初日に観て、しばらく感想あっためておりましたが、そろそろ書いておきます。

意外にも、すんなり馴染んで感動して、途中から号泣しながらの鑑賞でした。

そんなに期待してなかったって言ったらヘンだけど、実際そんなに期待はしてなかったのかも。

明らかにわたしが普段好んで観る映画とは違いますし、
小百合さんはわたしの母親世代、しかも日本を代表する大女優さんで、
予告やPRの雰囲気から、完全にシニア向けなんだろ〜な〜、と思っていたのと、
湊さんの原作が「ふーん」って感じだったので、
阪本監督作品だってことと、若手6人の共演が楽しみだー、くらいな感じで観ました。

でもね、わたしは自分の習性をひとつ、忘れておりました。

それは、根っからの「アイドル好き」ってところです(笑)

「北のカナリアたち」
それはわたしにとって、壮大かつ重厚な一大アイドル映画でした。
常に日本女優界のトップを突っ走ってきた吉永小百合さんを、
「日本の究極のトップアイドル」と位置づけると、
この映画を観られたことが本当に幸せに思えてくるのでした

アイドルっていうと、一段下に見る方もいると思うんですけど、
わたしの中では、「アイドル映画=くだらないもの」という構図はありませんので、そこだけはお間違いないよう読んでいただければ、と。
あと、わたしは「アイドル」というのは本当に尊い職業だと思っていますので、そこも誤解なきよう

映画自体の感想、というより、わたしの感じたサユリ論になってしまった感じもありますが
万一ご興味ありましたら読んでやってください。

はっきりとしたネタバレはしないように気をつけて書いたつもり

長文です。

この映画で描かれているのは、「自分を許せない」という苦しみを抱えてきた人たちが、小百合さん演じるはる先生に解きほぐされて行く姿です。

若いアイドルちゃんの映画なら、アイドルパワーで、泣いて笑って、最後は明るく前向きに、が求められてるのかもしれませんが、

この映画では、
はる先生がその苦しみを少しだけ軽くすることはできるんだけど、それでも抱えていかなくては行けない苦しみがこの先もずっと存在することをちゃんと認めています。
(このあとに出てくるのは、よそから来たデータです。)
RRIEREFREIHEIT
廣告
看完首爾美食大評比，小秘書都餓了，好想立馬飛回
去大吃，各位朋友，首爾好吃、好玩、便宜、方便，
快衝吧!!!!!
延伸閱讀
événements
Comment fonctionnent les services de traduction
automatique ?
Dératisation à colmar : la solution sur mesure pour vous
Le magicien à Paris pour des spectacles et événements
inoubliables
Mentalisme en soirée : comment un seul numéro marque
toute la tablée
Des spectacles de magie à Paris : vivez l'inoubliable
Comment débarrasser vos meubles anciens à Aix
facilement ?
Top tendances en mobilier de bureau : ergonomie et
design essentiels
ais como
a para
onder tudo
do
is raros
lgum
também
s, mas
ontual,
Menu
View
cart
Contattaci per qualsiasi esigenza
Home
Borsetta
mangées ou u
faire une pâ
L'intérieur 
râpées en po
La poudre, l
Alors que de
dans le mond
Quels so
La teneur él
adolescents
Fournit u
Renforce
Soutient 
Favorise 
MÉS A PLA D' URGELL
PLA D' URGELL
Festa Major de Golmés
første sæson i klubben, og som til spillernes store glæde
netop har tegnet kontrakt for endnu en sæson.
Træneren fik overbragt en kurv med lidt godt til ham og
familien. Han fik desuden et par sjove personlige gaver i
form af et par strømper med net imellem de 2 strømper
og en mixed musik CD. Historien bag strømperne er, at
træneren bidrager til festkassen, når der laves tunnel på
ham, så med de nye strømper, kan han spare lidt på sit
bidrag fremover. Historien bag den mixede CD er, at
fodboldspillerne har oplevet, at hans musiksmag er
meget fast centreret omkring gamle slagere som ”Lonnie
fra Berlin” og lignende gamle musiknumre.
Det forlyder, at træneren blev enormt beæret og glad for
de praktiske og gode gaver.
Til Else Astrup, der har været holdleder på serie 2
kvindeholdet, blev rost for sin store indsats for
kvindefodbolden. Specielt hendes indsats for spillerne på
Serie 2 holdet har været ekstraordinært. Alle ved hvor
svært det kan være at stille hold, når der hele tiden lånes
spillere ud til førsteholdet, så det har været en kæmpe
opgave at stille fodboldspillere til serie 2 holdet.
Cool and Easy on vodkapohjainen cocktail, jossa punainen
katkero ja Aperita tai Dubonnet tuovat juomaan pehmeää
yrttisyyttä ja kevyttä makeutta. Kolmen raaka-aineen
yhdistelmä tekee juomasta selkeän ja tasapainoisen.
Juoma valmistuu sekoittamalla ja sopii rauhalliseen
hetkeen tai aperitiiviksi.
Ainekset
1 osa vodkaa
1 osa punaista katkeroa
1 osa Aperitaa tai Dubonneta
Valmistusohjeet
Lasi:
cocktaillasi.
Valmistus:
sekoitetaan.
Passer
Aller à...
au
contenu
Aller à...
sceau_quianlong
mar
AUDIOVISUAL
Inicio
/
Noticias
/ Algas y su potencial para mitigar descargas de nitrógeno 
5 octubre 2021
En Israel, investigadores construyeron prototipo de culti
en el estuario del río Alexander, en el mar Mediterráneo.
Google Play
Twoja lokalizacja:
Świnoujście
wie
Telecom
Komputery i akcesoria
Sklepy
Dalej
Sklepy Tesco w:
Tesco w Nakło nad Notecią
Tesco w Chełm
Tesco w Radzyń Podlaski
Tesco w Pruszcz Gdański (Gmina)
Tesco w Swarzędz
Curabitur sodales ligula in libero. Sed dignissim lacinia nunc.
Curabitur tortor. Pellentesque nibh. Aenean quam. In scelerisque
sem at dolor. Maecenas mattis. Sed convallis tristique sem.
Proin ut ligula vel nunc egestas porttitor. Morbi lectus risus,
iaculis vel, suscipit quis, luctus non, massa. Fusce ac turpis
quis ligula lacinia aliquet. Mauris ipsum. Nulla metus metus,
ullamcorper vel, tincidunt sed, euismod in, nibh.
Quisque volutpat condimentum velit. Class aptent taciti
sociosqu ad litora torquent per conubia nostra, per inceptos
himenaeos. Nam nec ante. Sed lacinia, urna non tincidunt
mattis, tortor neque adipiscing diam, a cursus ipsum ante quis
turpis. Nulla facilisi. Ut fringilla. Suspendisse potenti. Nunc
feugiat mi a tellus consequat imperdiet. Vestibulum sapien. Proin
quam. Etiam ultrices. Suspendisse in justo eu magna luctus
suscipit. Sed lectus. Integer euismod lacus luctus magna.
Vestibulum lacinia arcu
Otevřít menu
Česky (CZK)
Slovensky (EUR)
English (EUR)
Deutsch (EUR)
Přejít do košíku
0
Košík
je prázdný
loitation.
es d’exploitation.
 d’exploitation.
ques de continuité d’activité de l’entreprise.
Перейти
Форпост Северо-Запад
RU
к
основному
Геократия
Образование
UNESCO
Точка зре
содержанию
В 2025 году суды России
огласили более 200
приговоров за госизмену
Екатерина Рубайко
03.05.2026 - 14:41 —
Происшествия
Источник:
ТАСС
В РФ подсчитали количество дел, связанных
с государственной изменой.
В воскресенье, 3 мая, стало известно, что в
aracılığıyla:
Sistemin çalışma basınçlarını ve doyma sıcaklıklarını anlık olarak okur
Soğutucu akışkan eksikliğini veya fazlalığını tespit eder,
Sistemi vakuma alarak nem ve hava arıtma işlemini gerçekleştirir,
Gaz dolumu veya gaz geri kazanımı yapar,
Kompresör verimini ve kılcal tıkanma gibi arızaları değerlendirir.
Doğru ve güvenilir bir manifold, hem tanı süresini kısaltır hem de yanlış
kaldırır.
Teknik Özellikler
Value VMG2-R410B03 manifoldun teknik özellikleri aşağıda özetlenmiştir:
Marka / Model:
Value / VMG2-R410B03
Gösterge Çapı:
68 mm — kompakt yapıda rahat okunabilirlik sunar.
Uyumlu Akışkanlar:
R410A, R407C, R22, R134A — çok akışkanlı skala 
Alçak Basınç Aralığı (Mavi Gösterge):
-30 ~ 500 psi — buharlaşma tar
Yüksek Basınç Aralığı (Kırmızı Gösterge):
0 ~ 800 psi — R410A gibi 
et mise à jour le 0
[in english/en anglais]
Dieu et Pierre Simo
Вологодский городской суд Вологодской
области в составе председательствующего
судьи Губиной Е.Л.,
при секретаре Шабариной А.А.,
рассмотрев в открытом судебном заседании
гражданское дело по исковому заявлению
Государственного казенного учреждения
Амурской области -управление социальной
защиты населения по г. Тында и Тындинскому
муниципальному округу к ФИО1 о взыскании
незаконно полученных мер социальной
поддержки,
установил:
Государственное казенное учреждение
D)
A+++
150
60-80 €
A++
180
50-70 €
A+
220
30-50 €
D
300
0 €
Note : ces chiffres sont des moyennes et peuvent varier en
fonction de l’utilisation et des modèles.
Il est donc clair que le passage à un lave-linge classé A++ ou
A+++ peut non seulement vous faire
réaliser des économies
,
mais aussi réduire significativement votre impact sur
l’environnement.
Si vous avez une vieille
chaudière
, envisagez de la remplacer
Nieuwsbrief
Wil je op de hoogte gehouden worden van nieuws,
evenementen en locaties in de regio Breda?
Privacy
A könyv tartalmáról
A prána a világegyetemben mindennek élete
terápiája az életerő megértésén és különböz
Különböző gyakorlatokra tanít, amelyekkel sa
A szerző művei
そしてその上で「あなたは一人じゃない」「生きていていいんだよ」と問いかけてくる。

そんなはる先生自身が、ずっと自分を許せないで生きてきた人、というところがまた深い。

終盤、すべての謎が次々氷解するところは、2回観た2回とも、タオルなしでは見られない状態でした。
嗚咽するというより、自分の中にもこんなキレイな涙があったんだってくらい、ハラハラと涙がこぼれ落ちる感じで。

映画全体を冷静に見れば、「おや?」と思うディテールはそりゃあるんですよ。
40代のはる先生と、60代のはる先生が髪型しか変わってないやーん!!とか、
トオルさん演じる警察官の周辺だけ、描き方が異質になっていて、お話としてはすんなり入ってこなかったりとか、
里見さん演じるパパや、恭平さんとの年齢問題とかもありますし。
涼くんもよく言っていた「説明セリフ」に頼る構成とか、栄子ちゃんの修羅場描写は唐突だったよなー、とか。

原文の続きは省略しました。